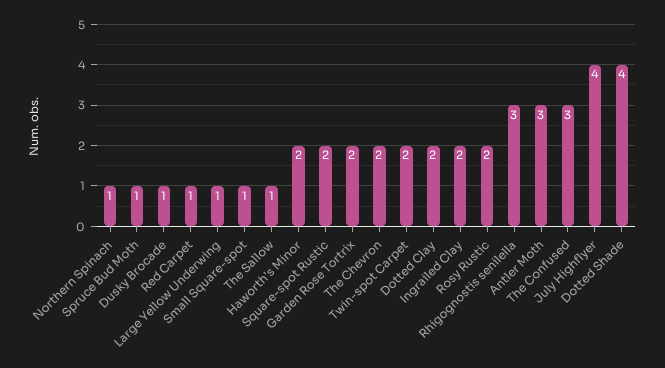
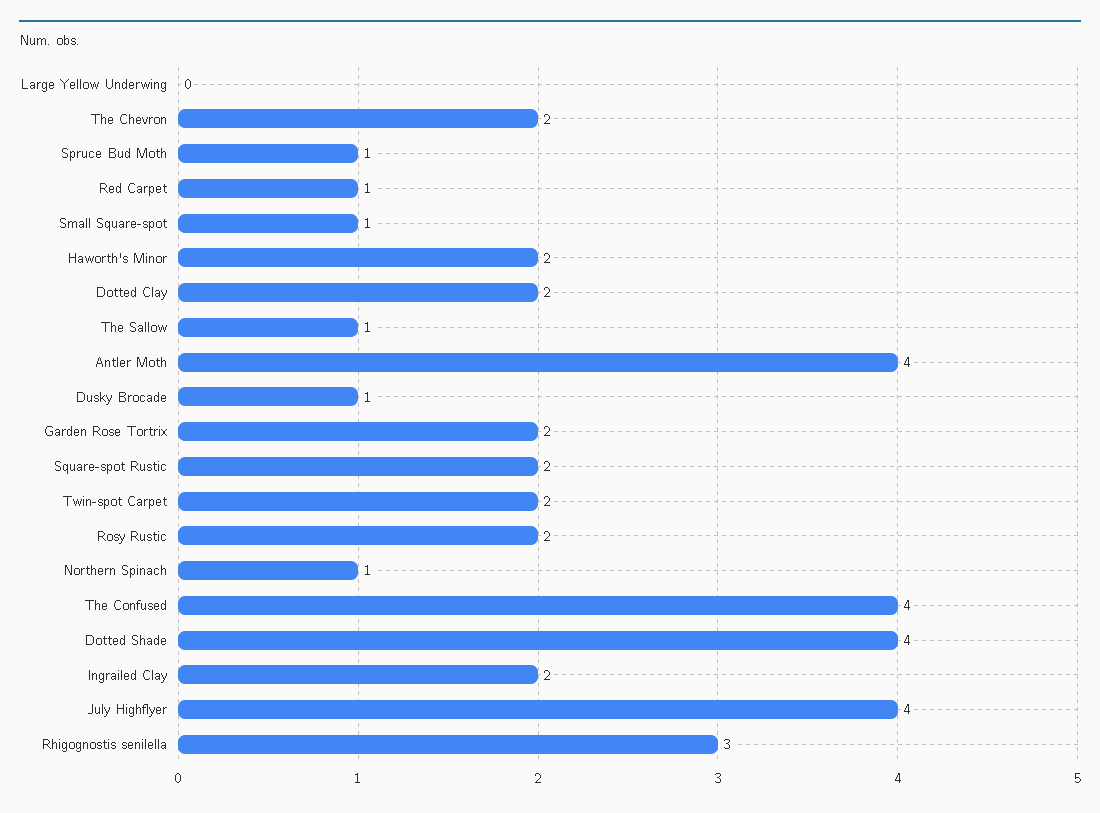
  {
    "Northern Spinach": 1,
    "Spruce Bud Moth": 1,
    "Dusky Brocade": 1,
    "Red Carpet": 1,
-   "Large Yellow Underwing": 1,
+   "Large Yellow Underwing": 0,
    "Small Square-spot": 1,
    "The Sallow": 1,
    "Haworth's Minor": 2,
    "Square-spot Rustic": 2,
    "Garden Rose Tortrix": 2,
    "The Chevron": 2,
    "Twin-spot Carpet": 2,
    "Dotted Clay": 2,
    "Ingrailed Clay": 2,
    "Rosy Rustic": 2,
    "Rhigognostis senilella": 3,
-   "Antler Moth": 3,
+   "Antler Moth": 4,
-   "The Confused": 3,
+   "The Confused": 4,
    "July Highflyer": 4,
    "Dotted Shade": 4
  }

* * *

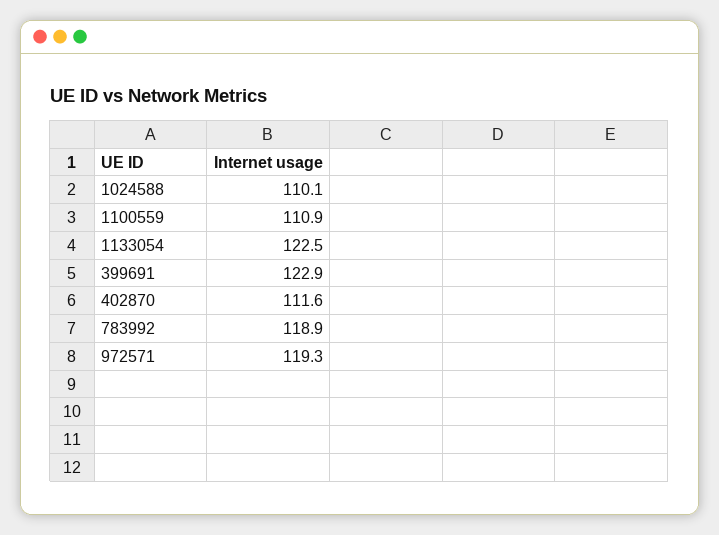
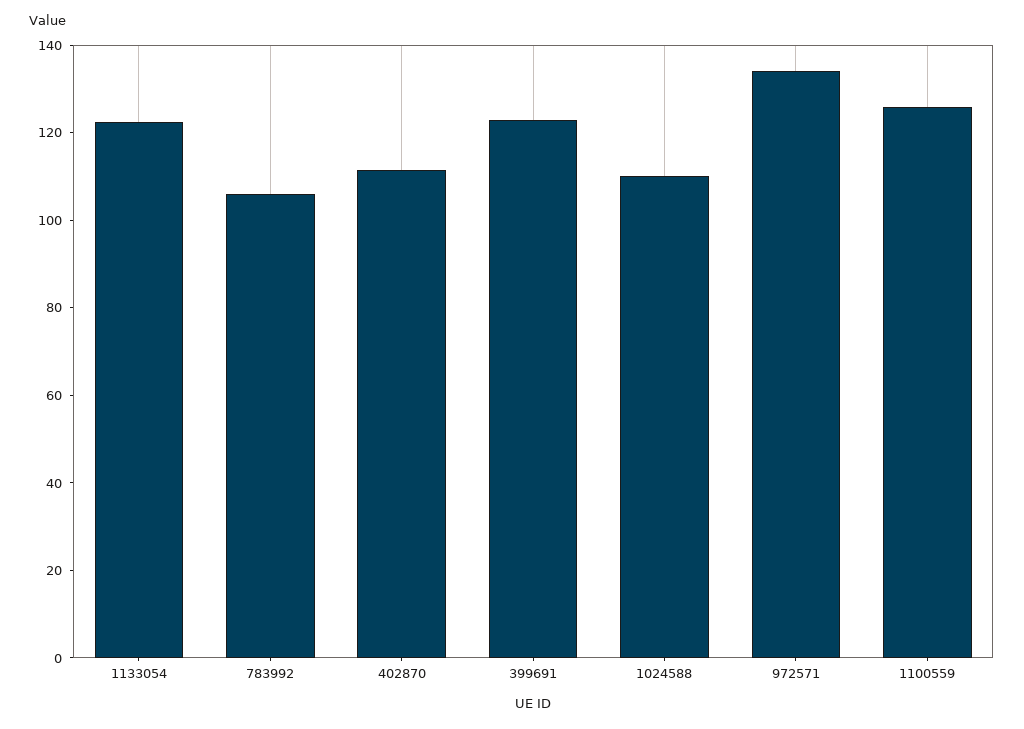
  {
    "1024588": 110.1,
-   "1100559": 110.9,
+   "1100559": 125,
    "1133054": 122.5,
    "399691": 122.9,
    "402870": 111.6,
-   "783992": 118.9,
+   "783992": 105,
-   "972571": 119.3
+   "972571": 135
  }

---

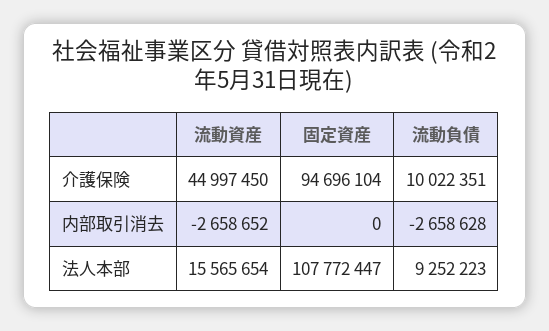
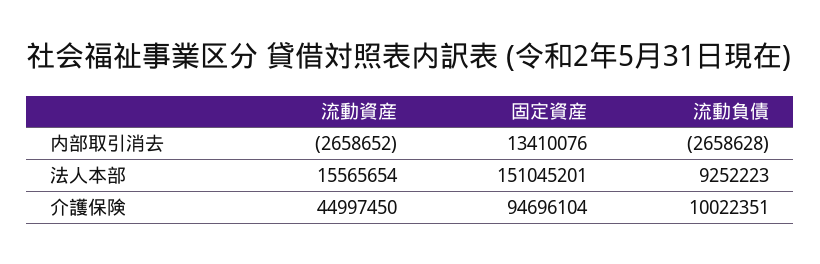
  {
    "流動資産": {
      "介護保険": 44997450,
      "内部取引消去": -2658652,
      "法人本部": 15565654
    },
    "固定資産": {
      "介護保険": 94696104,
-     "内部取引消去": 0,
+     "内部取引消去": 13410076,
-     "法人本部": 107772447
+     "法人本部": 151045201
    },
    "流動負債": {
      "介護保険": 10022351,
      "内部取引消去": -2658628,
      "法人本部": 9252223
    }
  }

▶ What you should do
Within the entries above, find each line where "Underwing" appears; copy every one.

▶ Result of this exercise
-   "Large Yellow Underwing": 1,
+   "Large Yellow Underwing": 0,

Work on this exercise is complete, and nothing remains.